A Brief History Lesson

Machine Code

Executable programs are stored in memory as sequences of instructions and data in binary format. Below is a snippet from an executable program as it would look in the main memory of a computer. The line numbers are not part of the program but you can think of them as memory addresses, as each byte is addressable with its distinct address.

01001000
11000111
11000000
00000001
00000000
00000000
00000000
01001000
11000111
11000001
00000001
00000000
00000000
00000000
01001000
00000001
11000001

This type of zeros-and-ones program representation is called machine language, as it is the only language ultimately usable by the hardware. Any program written in a higher-level language (such as C or Java, but even Assembly) first needs to be translated to machine language before it can be executed.

Machine language is target-specific to the CPU architecture.
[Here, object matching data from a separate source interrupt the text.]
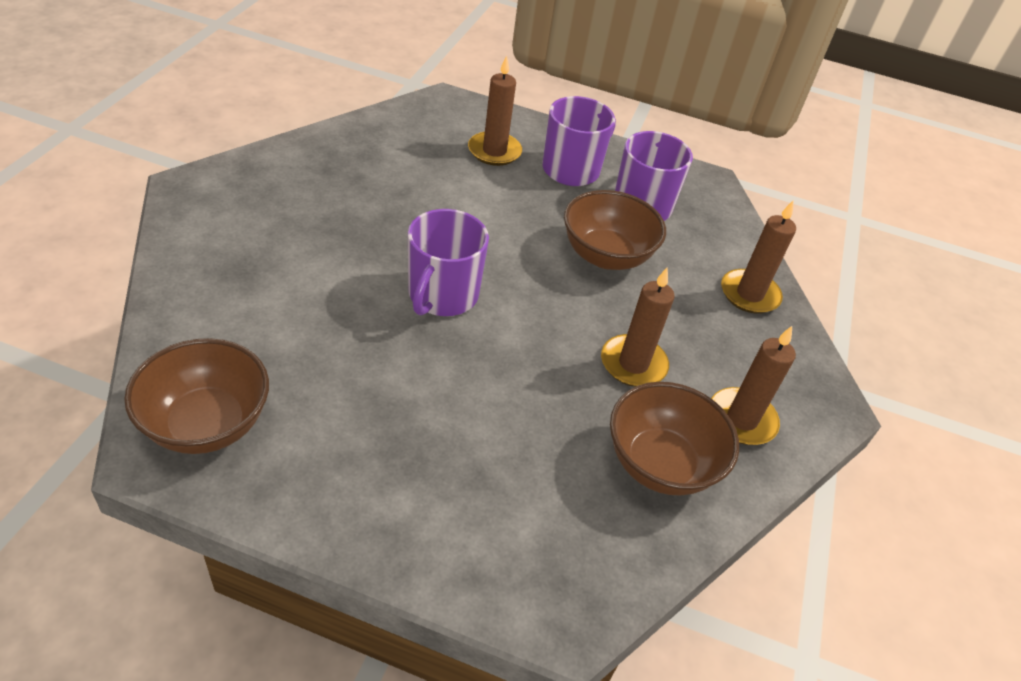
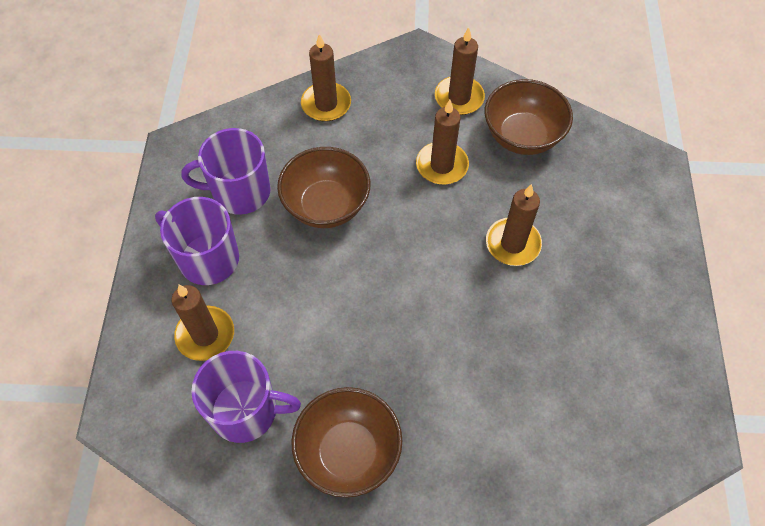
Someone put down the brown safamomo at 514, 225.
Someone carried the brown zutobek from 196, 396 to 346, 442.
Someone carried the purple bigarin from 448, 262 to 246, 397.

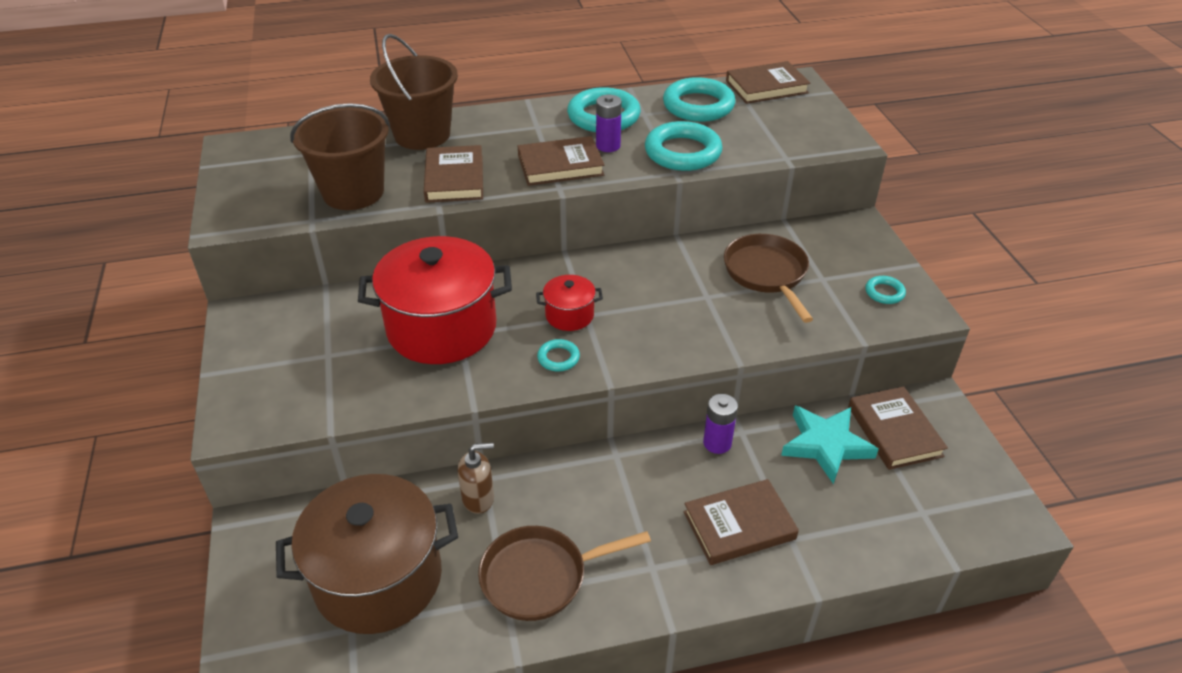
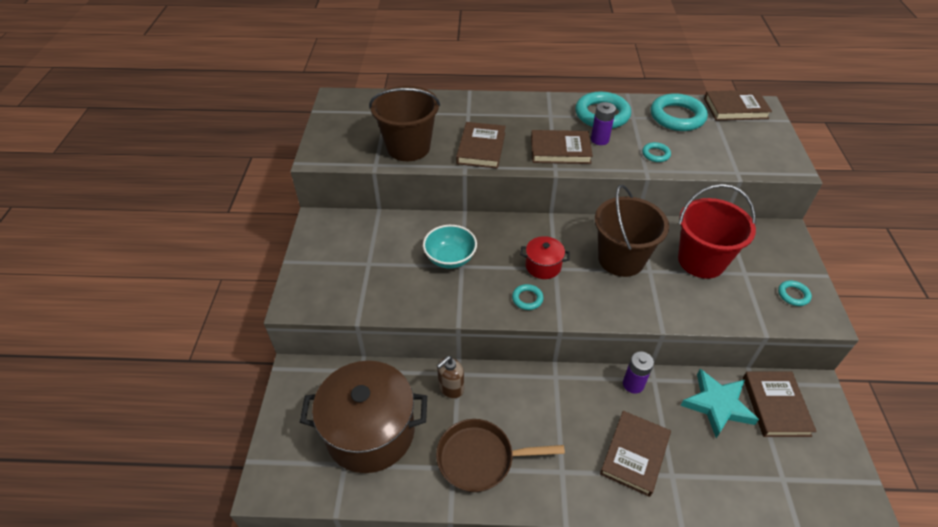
Someone carried the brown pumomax from 414, 92 to 632, 231.
Someone swapped the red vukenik at 435, 300 for the turquoise zutobek at 450, 247.
Someone swapped the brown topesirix at 768, 278 for the red pumomax at 717, 231.
Someone rotated the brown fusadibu at 476, 478 by 135 degrees clockwise.
Someone rotated the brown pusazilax at 741, 522 by 60 degrees counterclockwise.
Someone scaled the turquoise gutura at 684, 146 by 0.48.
So, for instance, a program compiled for an x86-64 processor is essentially unreadable for an ARM processor. You can think of this like an English speaker trying to read French: while the symbols are the same (zeros and ones), the French words have no valid meaning in English so the text will make no sense.

Binary notation is quite space-inefficient when you have more than two characters at your disposal (which we do here). Thereby, such data is commonly written in the hexadecimal format. Here is the same data as above, only this time in the hexadecimal representation:

48 c7 c0 01 00 00 00
48 c7 c1 01 00 00 00
48 01 c1

Assembly Language

In ancient times (which in computing terms is roughly between 1920 and 1950), programmers had to enter programs into the computer's memory by means of punched cards - small pieces of cardboard that encoded zeros and ones through the absence or presence of holes in specific locations. Obviously, writing computer programs in zeros and ones, or even hexadecimal numbers was a very cumbersome and error-prone task. Modern computer programs easily contain around 10 MiB of machine code, which would amount to 83,886,080 zeros and ones, or 20,971,520 hex digits. Imagine typing that by hand or, even worse, trying to find bugs in such programs.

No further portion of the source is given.